Segment Start: Provided material

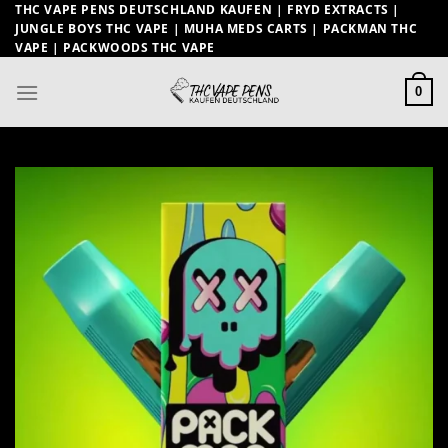
Zum
THC VAPE PENS DEUTSCHLAND KAUFEN | FRYD EXTRACTS |
JUNGLE BOYS THC VAPE | MUHA MEDS CARTS | PACKMAN THC
Inhalt
VAPE | PACKWOODS THC VAPE
springen
0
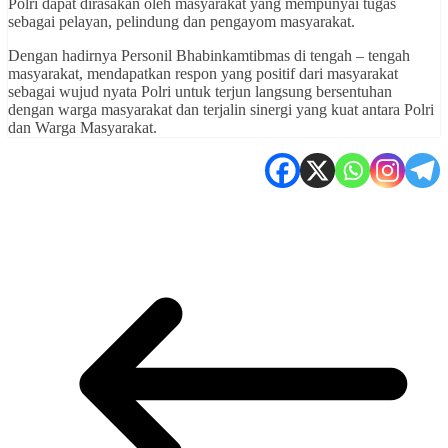
Polri dapat dirasakan oleh masyarakat yang mempunyai tugas
sebagai pelayan, pelindung dan pengayom masyarakat.
Dengan hadirnya Personil Bhabinkamtibmas di tengah – tengah
masyarakat, mendapatkan respon yang positif dari masyarakat
sebagai wujud nyata Polri untuk terjun langsung bersentuhan
dengan warga masyarakat dan terjalin sinergi yang kuat antara Polri
dan Warga Masyarakat.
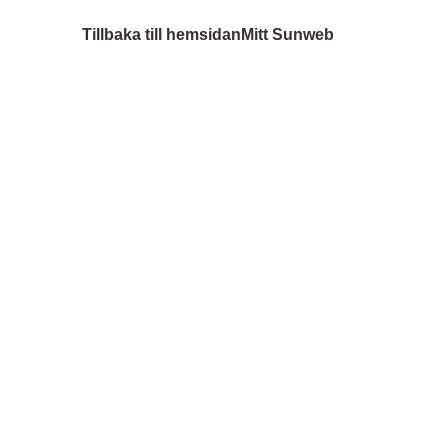
Tillbaka till hemsidan
Mitt Sunweb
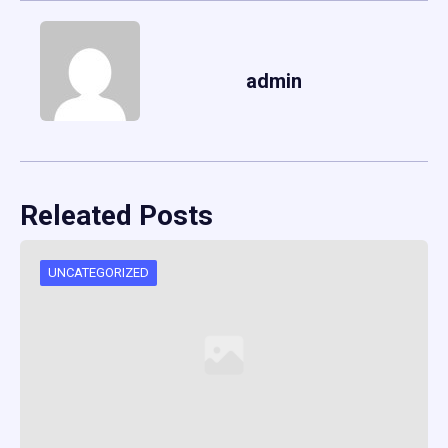
admin
Releated Posts
UNCATEGORIZED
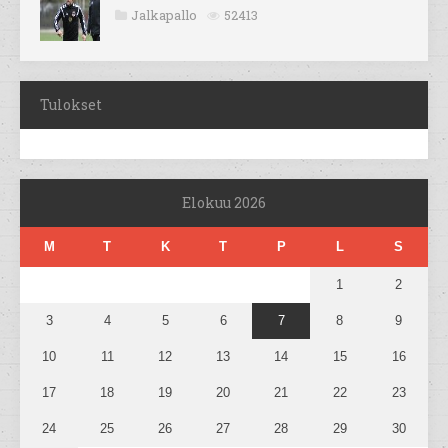
Jalkapallo
52413
Tulokset
Elokuu 2026
M
T
K
T
P
L
S
1
2
3
4
5
6
7
8
9
10
11
12
13
14
15
16
17
18
19
20
21
22
23
24
25
26
27
28
29
30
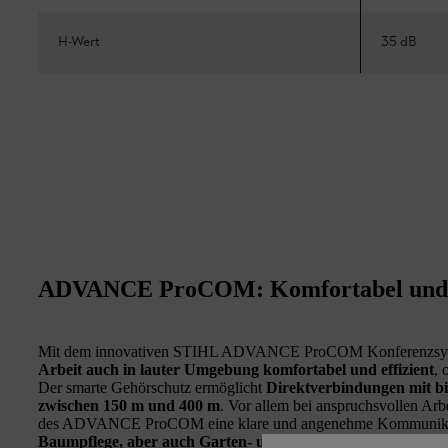
H-Wert
35 dB
ADVANCE ProCOM: Komfortabel und e
Mit dem innovativen STIHL ADVANCE ProCOM Konferenzs
Arbeit auch in lauter Umgebung komfortabel und effizient
, 
Der smarte Gehörschutz ermöglicht
Direktverbindungen mit bi
zwischen 150 m und 400 m
. Vor allem bei anspruchsvollen Arbe
des ADVANCE ProCOM eine klare und angenehme Kommunik
Baumpflege, aber auch Garten- und Landschaftsbauer, Baua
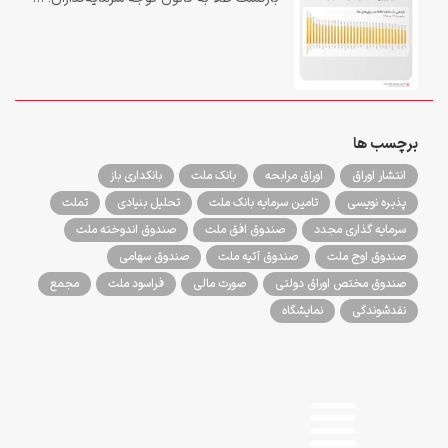
برچسب ها
انتشار اوراق
اوراق مرابحه
بانک ملت
بانکداری باز
پذیره نویسی
تامین سرمایه بانک ملت
تحلیل بنیادی
تملت
سرمایه گذاری مجدد
صندوق افق ملت
صندوق اندوخته ملت
صندوق اوج ملت
صندوق آتیه ملت
صندوق سهامی
صندوق مختص اوراق دولتی
صورت مالی
فراسود ملت
مجمع
نقدشوندگی
نمایشگاه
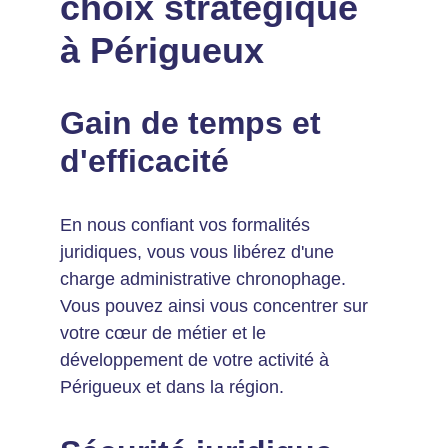
choix stratégique 
à Périgueux
Gain de temps et 
d'efficacité
En nous confiant vos formalités 
juridiques, vous vous libérez d'une 
charge administrative chronophage. 
Vous pouvez ainsi vous concentrer sur 
votre cœur de métier et le 
développement de votre activité à 
Périgueux et dans la région.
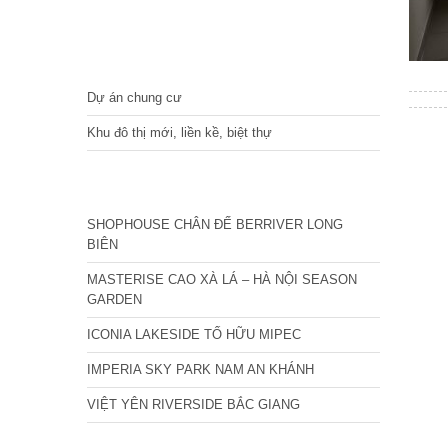
DỰ ÁN
Dự án chung cư
Khu đô thị mới, liền kề, biệt thự
CÁC DỰ ÁN MỚI NHẤT
SHOPHOUSE CHÂN ĐẾ BERRIVER LONG
BIÊN
MASTERISE CAO XÀ LÁ – HÀ NỘI SEASON
GARDEN
ICONIA LAKESIDE TỐ HỮU MIPEC
IMPERIA SKY PARK NAM AN KHÁNH
VIỆT YÊN RIVERSIDE BẮC GIANG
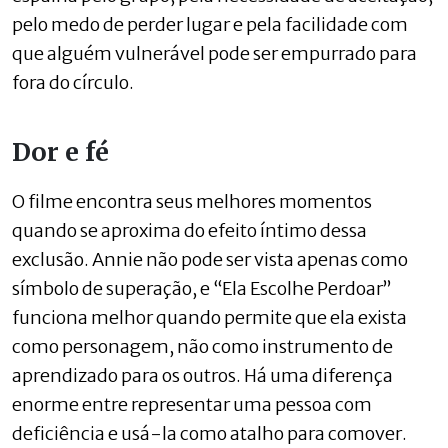
pelo medo de perder lugar e pela facilidade com
que alguém vulnerável pode ser empurrado para
fora do círculo.
Dor e fé
O filme encontra seus melhores momentos
quando se aproxima do efeito íntimo dessa
exclusão. Annie não pode ser vista apenas como
símbolo de superação, e “Ela Escolhe Perdoar”
funciona melhor quando permite que ela exista
como personagem, não como instrumento de
aprendizado para os outros. Há uma diferença
enorme entre representar uma pessoa com
deficiência e usá-la como atalho para comover.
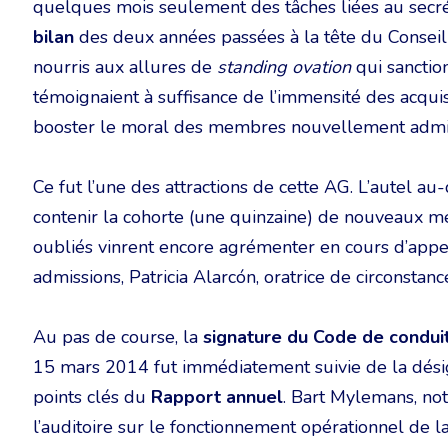
quelques mois seulement des tâches liées au secrétar
bilan
des deux années passées à la tête du Conseil
nourris aux allures de
standing ovation
qui sanction
témoignaient à suffisance de l’immensité des acquis
booster le moral des membres nouvellement admi
Ce fut l’une des attractions de cette AG. L’autel au
contenir la cohorte (une quinzaine) de nouveaux me
oubliés vinrent encore agrémenter en cours d’appel
admissions, Patricia Alarcón, oratrice de circonstanc
Au pas de course, la
signature du Code de condui
15 mars 2014 fut immédiatement suivie de la désign
points clés du
Rapport annuel
. Bart Mylemans, notr
l’auditoire sur le fonctionnement opérationnel de l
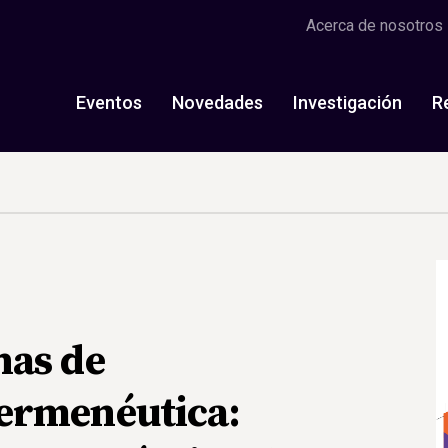
Acerca de nosotros
Eventos
Novedades
Investigación
R
nas de
ermenéutica:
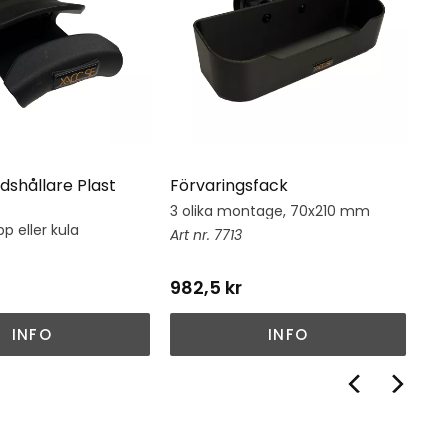
dshållare Plast
Förvaringsfack
Hj
3 olika montage, 70x210 mm
Hj
su
p eller kula
7713
982,5
kr
1 
INFO
INFO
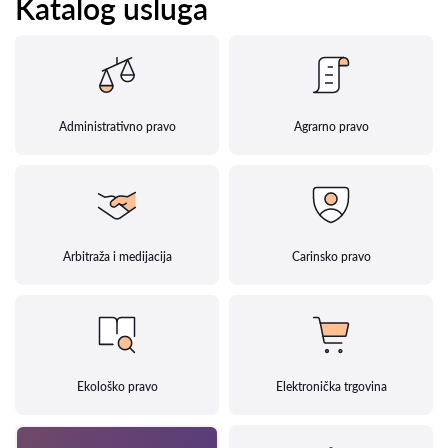
Katalog usluga
Administrativno pravo
Agrarno pravo
Arbitraža i medijacija
Carinsko pravo
Ekološko pravo
Elektronička trgovina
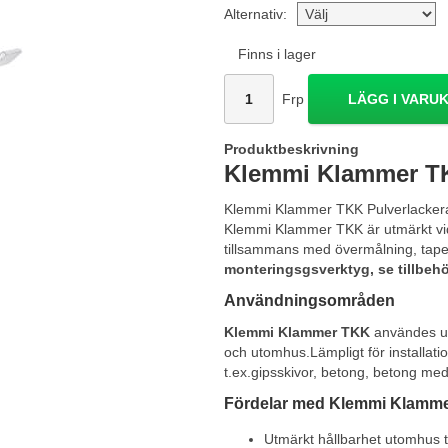
Alternativ:
Finns i lager
Frp
LÄGG I VARU
Produktbeskrivning
Klemmi Klammer T
Klemmi Klammer TKK Pulverlackerad
Klemmi Klammer TKK är utmärkt vid 
tillsammans med övermålning, tape
monteringsgsverktyg, se tillbeh
Användningsområden
Klemmi Klammer TKK
användes ut
och utomhus.Lämpligt för installation
t.ex.gipsskivor, betong, betong me
Fördelar med Klemmi Klamm
Utmärkt hållbarhet utomhus 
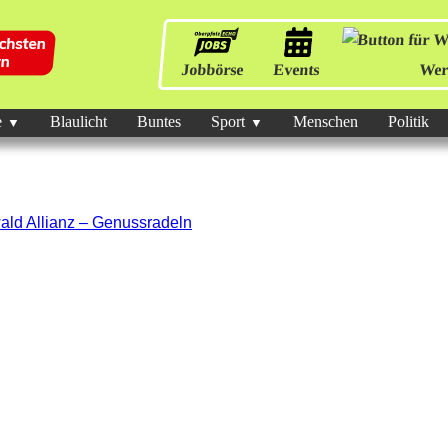
Jobbörse
Events
Wer
e
Blaulicht
Buntes
Sport
Menschen
Politik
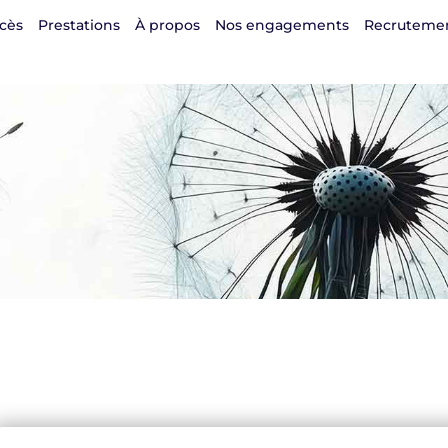
cès
Prestations
À propos
Nos engagements
Recruteme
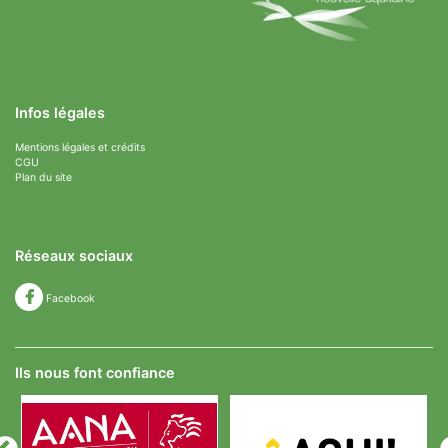
Infos légales
Mentions légales et crédits
CGU
Plan du site
Réseaux sociaux
Facebook
Ils nous font confiance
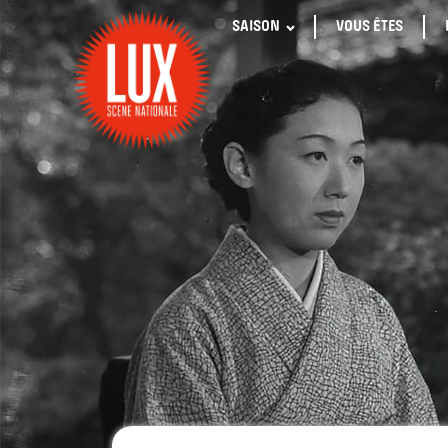
SAISON
VOUS ÊTES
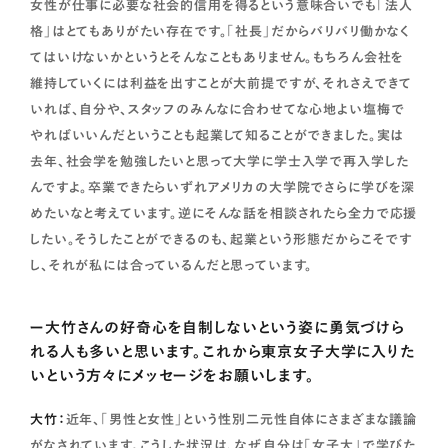
女性が仕事に必要な社会的信用を得るという意味合いでも「法人
格」はとてもありがたい存在です。「社長」だからバリバリ働かなく
てはいけないかというとそんなこともありません。もちろん会社を
維持していくには利益を出すことが大前提ですが、それさえできて
いれば、自分や、スタッフのみんなに合わせてな心地よい塩梅で
やればいいんだということも起業して知ることができました。実は
去年、社会学を勉強したいと思って大学に学士入学で再入学した
んですよ。卒業できたらいずれアメリカの大学院でさらに学びを深
めたいなと考えています。逆にそんな話を相談されたら全力で応援
したい。そうしたことができるのも、起業という形態だからこそです
し、それが私には合っているんだと思っています。
ー大竹さんの好奇心を自制しないという姿に勇気づけら
れる人も多いと思います。これから東京女子大学に入りた
いという方々にメッセージをお願いします。
大竹：
近年、「男性と女性」という性別二元性自体にさまざまな議論
がなされています。こうした状況は、なぜ自分は「女子大」で学びた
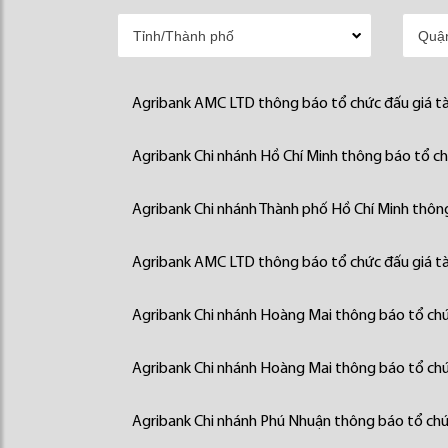
Agribank AMC LTD thông báo tổ chức đấu giá tà
Agribank Chi nhánh Hồ Chí Minh thông báo tổ chứ
Agribank Chi nhánh Thành phố Hồ Chí Minh thông
Agribank AMC LTD thông báo tổ chức đấu giá tà
Agribank Chi nhánh Hoàng Mai thông báo tổ chức
Agribank Chi nhánh Hoàng Mai thông báo tổ chức
Agribank Chi nhánh Phú Nhuận thông báo tổ chức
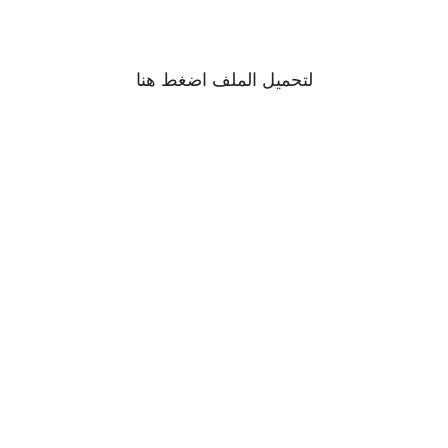
لتحميل الملف اضغط
هنا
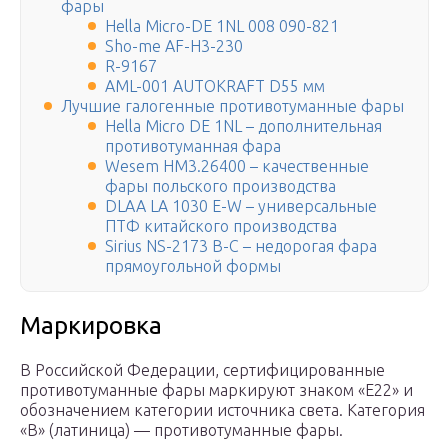
фары
Hella Micro-DE 1NL 008 090-821
Sho-me AF-H3-230
R-9167
AML-001 AUTOKRAFT D55 мм
Лучшие галогенные противотуманные фары
Hella Micro DE 1NL – дополнительная
противотуманная фара
Wesem HM3.26400 – качественные
фары польского производства
DLAA LA 1030 E-W – универсальные
ПТФ китайского производства
Sirius NS-2173 B-C – недорогая фара
прямоугольной формы
Маркировка
В Российской Федерации, сертифицированные
противотуманные фары маркируют знаком «Е22» и
обозначением категории источника света. Категория
«В» (латиница) — противотуманные фары.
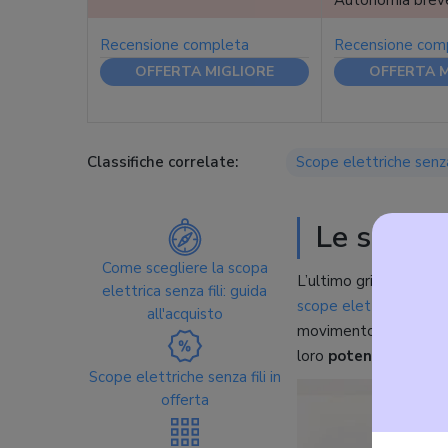
Autonomia brev
Recensione completa
Recensione com
OFFERTA MIGLIORE
OFFERTA M
Classifiche correlate:
Scope elettriche senza 
Le scope e
Come scegliere la scopa
L’ultimo grido in fatto
elettrica senza fili: guida
scope elettriche
tradi
all'acquisto
movimento. Certo, il r
loro
potenza di aspi
Scope elettriche senza fili in
offerta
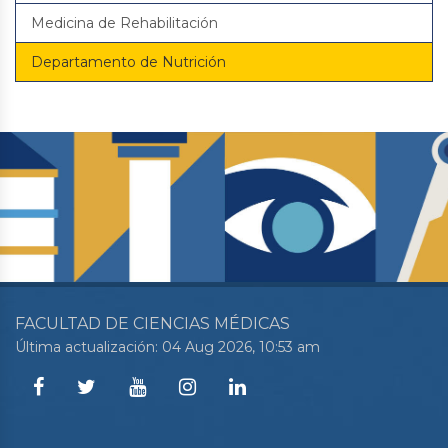
Medicina de Rehabilitación
Departamento de Nutrición
FACULTAD DE CIENCIAS MÉDICAS
Última actualización: 04 Aug 2026, 10:53 am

Segment End: Provided material

• Task to complete:
A copy of each line above that holds the word "utomhus" is the expected answer.

• Task answer:
och utomhus.Lämpligt för installation
Utmärkt hållbarhet utomhus 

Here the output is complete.